函数的本地临时变量为什么比入参的引用更高效?因为临时变量用寄存器,而引用需要解引用,或间接寻址,相对低效
- 必须给 Local Data 分配内存的几种情况:
- 寄存器不够用
- 对Local Variable 应用了 ‘&’(address operator),寄存器没有地址,只能用内存表示
- Local variable 是数组或结构体
Memory management
- Code must be “Reentrant”
- Multiple simultaneous instantiations of single procedure
- Need place to store state of each instantiation
- Arguments
- Local variables
- Return pointer
stack fame :Each block we use for particular call。
发生调用时:
- [Caller 栈帧 call 指令] sp = sp - sizeof( Addr )

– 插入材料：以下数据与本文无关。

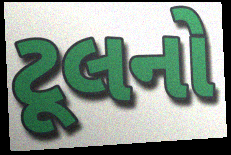
ટૂલનોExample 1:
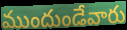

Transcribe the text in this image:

ముందుండేవారు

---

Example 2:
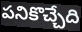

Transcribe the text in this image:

పనికొచ్చేది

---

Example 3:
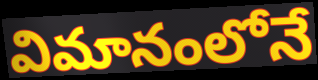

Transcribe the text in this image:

విమానంలోనే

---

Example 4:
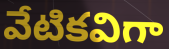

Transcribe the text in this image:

వేటికవిగా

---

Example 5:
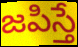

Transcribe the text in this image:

జపిస్తే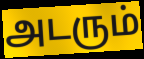
அடரும்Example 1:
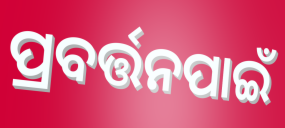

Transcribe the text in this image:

ପ୍ରବର୍ତ୍ତନପାଇଁ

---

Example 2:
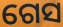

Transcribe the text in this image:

ଗେସ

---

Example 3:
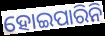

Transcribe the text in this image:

ହୋଇପାରିନି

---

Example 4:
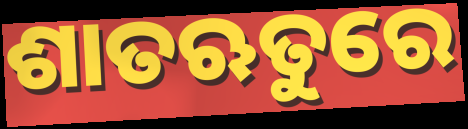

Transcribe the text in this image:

ଶାତଋତୁରେ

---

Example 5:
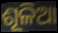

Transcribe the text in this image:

ଶୂଳିଆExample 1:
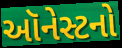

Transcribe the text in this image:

ઑનેસ્ટનો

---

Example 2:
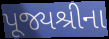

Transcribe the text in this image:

પૂજ્યશ્રીના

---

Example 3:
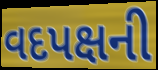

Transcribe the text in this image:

વદપક્ષની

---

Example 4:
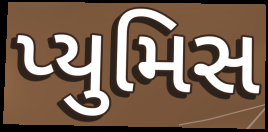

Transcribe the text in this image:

પ્યુમિસ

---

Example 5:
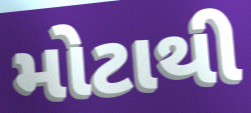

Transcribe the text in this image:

મોટાથી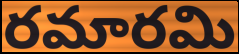
రమారమిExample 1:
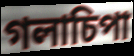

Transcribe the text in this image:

গলাচিপা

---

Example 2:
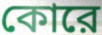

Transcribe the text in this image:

কোরে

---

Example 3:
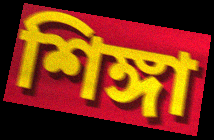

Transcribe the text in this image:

শিঙ্গা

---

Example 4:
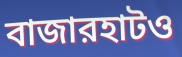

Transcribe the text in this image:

বাজারহাটও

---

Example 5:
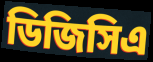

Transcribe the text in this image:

ডিজিসিএ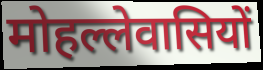
मोहल्लेवासियों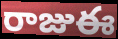
రాజుఈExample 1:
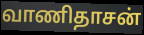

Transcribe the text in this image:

வாணிதாசன்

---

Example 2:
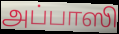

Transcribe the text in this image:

அப்பாஸி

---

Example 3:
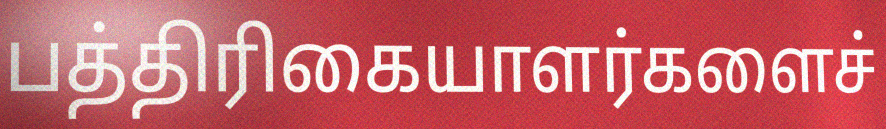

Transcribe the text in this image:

பத்திரிகையாளர்களைச்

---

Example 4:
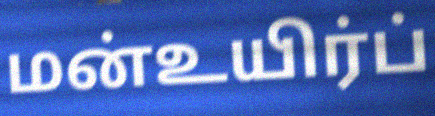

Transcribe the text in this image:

மன்உயிர்ப்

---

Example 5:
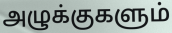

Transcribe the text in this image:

அழுக்குகளும்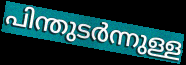
പിന്തുടർന്നുള്ള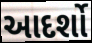
આદર્શો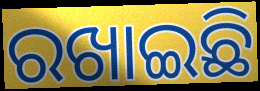
ରଖାଇଛି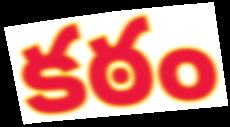
కఠంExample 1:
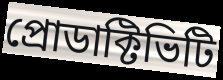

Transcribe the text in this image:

প্রোডাক্টিভিটি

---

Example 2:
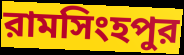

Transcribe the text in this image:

রামসিংহপুর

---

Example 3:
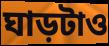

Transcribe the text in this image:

ঘাড়টাও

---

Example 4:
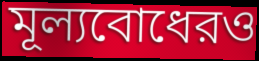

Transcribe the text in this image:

মূল্যবোধেরও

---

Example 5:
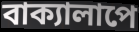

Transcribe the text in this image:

বাক্যালাপে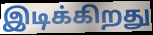
இடிக்கிறதுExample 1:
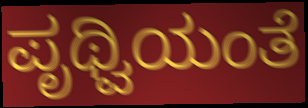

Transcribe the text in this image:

ಪೃಥ್ವಿಯಂತೆ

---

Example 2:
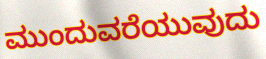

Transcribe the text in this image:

ಮುಂದುವರೆಯುವುದು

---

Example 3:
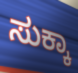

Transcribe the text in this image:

ಸುಕ್ಕಾ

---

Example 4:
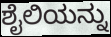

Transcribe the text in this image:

ಶೈಲಿಯನ್ನು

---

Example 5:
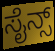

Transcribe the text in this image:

- [Caller 栈帧 call 指令] 将Return Addr 写入 sp 指向的栈帧尾部
- [Callee 栈帧] sp = sp - frame size,分配 Calle 栈帧
- [Callee 栈帧] 基于sp寻址,由高到低地址先后保存 Registers(即 Callee Save),局部变量等
- [Callee 栈帧] sp = sp + frame size,准备返回 Caller
- [Caller 栈帧 ret 指令] 将 sp 指向的 Return Addr 返回给 ip
- [Caller 栈帧 ret 指令] sp = sp + sizeof( Addr )
- [Caller 栈帧] ret 执行完毕,开始执行 Caller 返回点命令
P calls Q,Arguments > No.6存在P帧中。
大多数系统限制了栈的最大深度。
%rbp 作为 frame pointer。
某些情况下%rbp会用于记录 caller的栈帧底。
《CS:APP(Third.Ed)》英文版 P.286
void proc(long a1, long *a1p, int a2, int *a2p, short a3, short *a3p, char a4, char *a4p)
{
*a1p += a1;
*a2p += a2;
*a3p += a3;
*a4p += a4;
}
long call_proc()
{
long x1 = 1;
int x2 = 2;
short x3 = 3;
char x4 = 4;
proc(x1, &x1, x2, &x2, x3, &x3, x4, &x4);
return (x1+x2)*(x3-x4);
}
call_proc: # callee save
subq $32, %rsp # Allocate 32-byte stack frame
movq $1, 24(%rsp) # Store 1 in &x1
movl $2, 20(%rsp) # Store 2 in &x2
movw $3, 18(%rsp) # Store 3 in &x3
movb $4, 17(%rsp) # Store 4 in &x4
leaq 17(%rsp), %rax # Create &x4
movq %rax, 8(%rsp) # Store &x4 as argument 8
movl $4, (%rsp) # Store 4 as argument 7
leaq 18(%rsp), %r9 # Pass &x3 as argument 6
movl $3, %r8d # Pass 3 as argument 5
leaq 20(%rsp), %rcx # Pass &x2 as argument 4
movl $2, %edx # Pass 2 as argument 3
leaq 24(%rsp), %rsi # Pass &x1 as argument 2
movl $1, %edi # Pass 1 as argument 1
call proc
movslq 20(%rsp), %rdx # Get x2 and convert to long
addq 24(%rsp), %rdx # Compute x1+x2
movswl 18(%rsp), %eax # Get x3 and convert to int
movsbl 17(%rsp), %ecx # Get x4 and convert to int
subl %ecx, %eax # Compute x3-x4
cltq # Convert to long
imulq %rdx, %rax # Compute (x1+x2) * (x3-x4)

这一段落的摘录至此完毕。